* TASK ITEM A
In the post on clerkship entries, rewrite the passage that begins at "This week's post" and stops after "of the Supremes.", putting "externship" wherever "clerkship" appears.

* GIVEN PASSAGE
═══

Monday, September 26, 2011

Entries for Judicial Clerkships and Internships

This week's post is about how to identify and what to write about your clerkship or judicial internship.


Partners and/or Supreme Court Clerks-- If you are at the partner level, all you need is the name of the judge, his or her title, the location and date of clerkship .  Likewise---at any level of experience—if your clerkship was for one of the Supremes.

For more junior lawyers, when a prospective employer looks at your resume, they look for several things:  firstly, is there name brand name that signals the quality and character of the candidate’s experience? Secondly, what has the candidate done in that environment? 

The Brand: It is extremely important that your first step is to identify by name those judges for whom you worked and then to identify the venue (court, location, etc).  If your clerkship was for a pool of judges, name them.  Names make the candidate more accountable and signals the quality and nature of her experience.  If the jurist is a prominent name, it enhances the reputation of the candidate as well as makes it easier for the prospective employer to check the candidate’s bona fides.  Also, it may benefit you in the “do you know” game—as in, hiring parties may have appeared before, gone to school with or otherwise know your judge. This makes you less of an unknown quantity as well as giving you potential topics for conversation during an interview.

Your Experience:  Your primary goal in all job or internship related entries is to demonstrate that you were actively engaged intellectually in the meat of the position—as opposed to just checking in every day. My philosophy is that parties who care about a clerkship or internship know what people generally do in those positions.  Ok, you drafted opinions, conducted research, sat in on trials. If you can’t think of any distinguishing content, just identify the judge and venue and stop there. Why waste precious real estate on the page by stating the obvious?

However, what you should do is help the reader understand what you got from this experience. You want to demonstrate why it has bearing upon your abilities and why it distinguishes you from all the other candidates with comparable backgrounds. Accordingly, list a phrase indicating subject matter with which you gained familiarity and a description of significant matters/cases in which you contributed.  If you worked on a draft of a significant reported case, identify it by name and cite. Otherwise maybe cite with specificity an issue that you researched or on which you wrote.

═══

* TASK ITEM B
Lay out the lines of the records below as a JSON list of strings, one string per line, skipping blank lines. Leave the pictures out.

* THE INPUT
═══

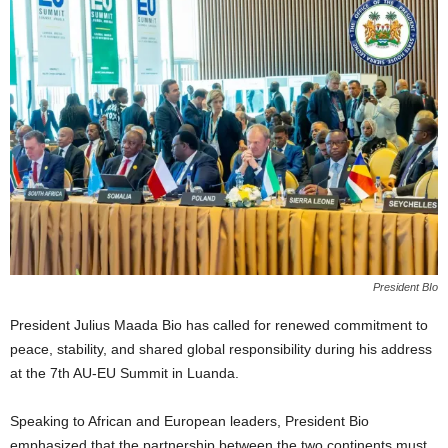
President BIo
President Julius Maada Bio has called for renewed commitment to
peace, stability, and shared global responsibility during his address
at the 7th AU-EU Summit in Luanda.
Speaking to African and European leaders, President Bio
emphasized that the partnership between the two continents must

═══

* ANSWER BOX A
This week's post is about how to identify and what to write about your externship or judicial internship.


Partners and/or Supreme Court Clerks-- If you are at the partner level, all you need is the name of the judge, his or her title, the location and date of externship .  Likewise---at any level of experience—if your externship was for one of the Supremes.

* ANSWER BOX B
[
  "President BIo",
  "President Julius Maada Bio has called for renewed commitment to",
  "peace, stability, and shared global responsibility during his address",
  "at the 7th AU-EU Summit in Luanda.",
  "Speaking to African and European leaders, President Bio",
  "emphasized that the partnership between the two continents must"
]